Neue Hilfen des Rettungsfonds Soffin und staatlich garantierte Anleihe sollen Übernahme sichern

VON Mareike Schulz, Nina Luttmer, Frankfurt, Herbert Fromme, Köln, und Sven Clausen, Hamburg

Die Commerzbank will mit frischen Milliarden die Übernahme der Dresdner Bank sichern. Nach FTD-Informationen begeben die Frankfurter noch in dieser Woche als erstes deutsches Geldhaus eine staatlich garantierte Anleihe. Das Volumen soll Finanzkreisen zufolge bei 1 bis 2 Mrd. Euro liegen.

FTD-Infomationen zufolge ist der Abschreibungsbedarf von Commerzbank und Dresdner so hoch, dass die aufsichtsrechtlich geforderte Kernkapitalquote von mindestens acht Prozent im Falle eines Zusammenschlusses nicht mehr erreicht werden kann. Die Commerzbank ist daher zwischen Weihnachten und Neujahr erneut beim staatlichen Rettungsfonds Soffin vorstellig geworden, um eine Lösung zu finden, in die auch die Dresdner-Mutter Allianz eingebunden werden soll.

Zur Diskussion stehen der Ankauf von Risikopositionen beider Banken und eine abermalige Eigenkapitalhilfe. Die Commerzbank hat bereits Liquiditätsgarantien von 15 Mrd. Euro und eine Eigenkapitalhilfe von 8,2 Mrd. Euro aus den Mitteln des Soffin erhalten. „Die Situation hat sich dramatisch zugespitzt und ist sehr schwierig“, sagte ein Insider. Eigentlich sollte die Übernahme noch diesen Monat abgeschlossen werden.

Neben der Commerzbank planen auch andere deutsche Institute die Ausgabe staatlich garantierter Bonds – von Papieren also, für die die öffentliche Hand bei einem möglichen Ausfall geradesteht. Mit dem Geld wollen sich die Banken Liquidität sichern, um für weitere Probleme gewappnet zu sein. Ursprünglich sollte die HSH Nordbank noch vor der Commerzbank als erstes deutsches Geldhaus eine solche Anleihe begeben. In Finanzkreisen hieß es, dass man sich unter Beteiligung des Soffin darauf verständigt habe, diese Reihenfolge umzukehren.
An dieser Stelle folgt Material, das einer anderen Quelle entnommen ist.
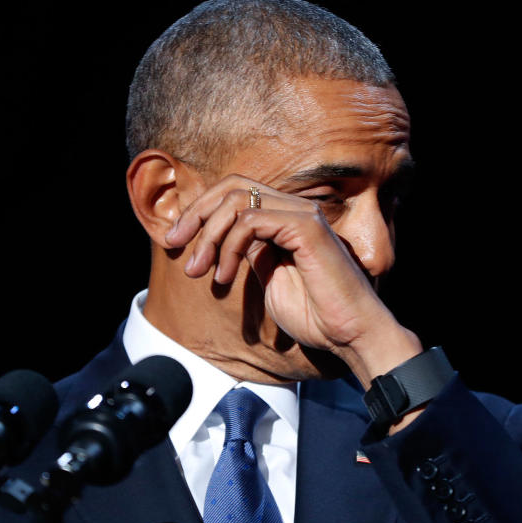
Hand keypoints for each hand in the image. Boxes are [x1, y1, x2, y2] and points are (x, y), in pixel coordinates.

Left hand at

Die Commerzbank soll demnach als „Eisbrecher“ für die anderen Institute fungieren.

„Man braucht einen starken Namen in der Arena“, sagte ein Analyst. „Die Verantwortlichen haben erkannt, dass auch staatsgarantierte Anleihen kein Selbstläufer am Markt sind“, so ein Banker. „Sie haben wohl gemerkt, dass es keine gute Idee ist, die HSH als Erstes durchzudrücken.“ Bei einem solchen Debüt dürfe nichts schieflaufen, sagte ein Kreditmarktstratege. Sollte die erste Emission reibungslos abgewickelt werden, stünden die Chancen höher, dass sich der Markt für die Bankenrefinanzierung stabilisiere.
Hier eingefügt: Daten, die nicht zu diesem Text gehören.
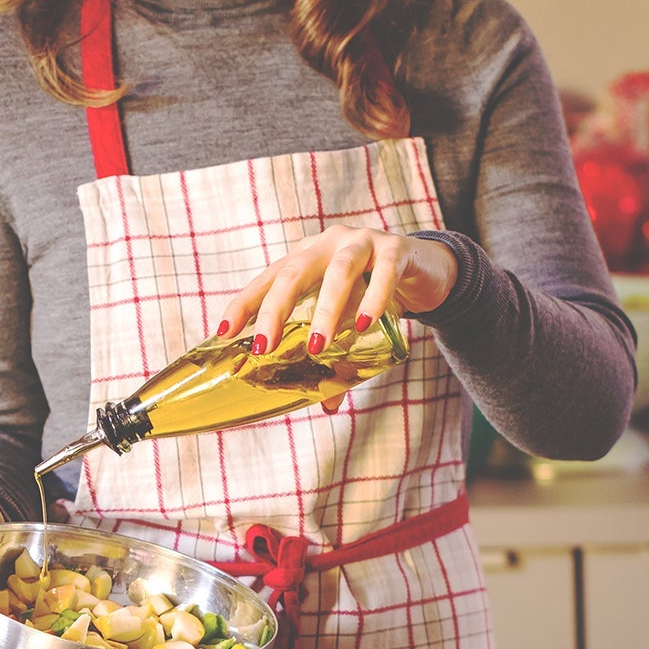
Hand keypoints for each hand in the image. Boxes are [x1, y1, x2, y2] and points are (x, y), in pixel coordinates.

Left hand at [217, 225, 457, 355]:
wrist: (426, 269)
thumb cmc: (373, 295)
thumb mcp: (348, 323)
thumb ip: (337, 359)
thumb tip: (326, 406)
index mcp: (307, 258)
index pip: (268, 279)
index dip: (244, 304)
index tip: (223, 332)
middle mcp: (328, 245)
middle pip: (293, 274)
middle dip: (275, 311)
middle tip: (263, 347)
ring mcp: (363, 242)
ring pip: (338, 272)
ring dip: (325, 311)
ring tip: (317, 347)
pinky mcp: (397, 249)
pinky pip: (384, 272)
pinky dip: (374, 298)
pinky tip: (364, 322)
Auch Kreditanalysten glauben, dass es die Scheu der Investoren abbauen könnte, wenn zunächst die Commerzbank an den Markt geht. „Dem Argument ist durchaus etwas abzugewinnen“, sagte ein Bankanalyst. „Viel interessanter aber wird die Frage sein, zu welchem Preis die erste staatsgarantierte Bankanleihe tatsächlich auf den Markt kommen wird.“ Experten erwarten, dass die Commerzbank eine Risikoprämie von 0,3 bis 0,5 Prozentpunkten über dem sogenannten Swap-Satz zahlen muss. Eine Commerzbank-Sprecherin sagte auf Anfrage lediglich, dass über Zeitpunkt und Volumen der Emission noch nicht entschieden sei.

Die HSH Nordbank, zu deren Eignern die Länder Hamburg und Schleswig-Holstein gehören, wollte ursprünglich bereits im Dezember ihre Anleihe auf den Markt bringen, verschob die Emission aber dann. Es wird spekuliert, dass das Investoreninteresse an dem Bond trotz des erstklassigen Ratings des Papiers zurückhaltend sein könnte.
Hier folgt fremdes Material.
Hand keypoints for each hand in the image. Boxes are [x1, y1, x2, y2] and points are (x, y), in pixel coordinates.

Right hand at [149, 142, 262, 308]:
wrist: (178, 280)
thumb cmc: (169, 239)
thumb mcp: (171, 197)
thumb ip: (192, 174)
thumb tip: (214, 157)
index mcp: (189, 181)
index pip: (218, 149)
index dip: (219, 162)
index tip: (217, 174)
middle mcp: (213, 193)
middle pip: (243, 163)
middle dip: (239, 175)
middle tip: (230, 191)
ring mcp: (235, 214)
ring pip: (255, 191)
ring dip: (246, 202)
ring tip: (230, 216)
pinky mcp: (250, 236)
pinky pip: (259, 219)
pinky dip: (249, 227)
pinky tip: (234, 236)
Nach FTD-Informationen wird die HSH Anfang nächster Woche einen neuen Versuch unternehmen, ihren Bond zu platzieren. Folgen werden nach derzeitigem Stand die Bayerische Landesbank und die Düsseldorfer IKB. Auch die niedersächsische Landesbank Nord/LB hatte im Dezember angekündigt, sich über eine staatlich garantierte Anleihe frisches Kapital zu besorgen.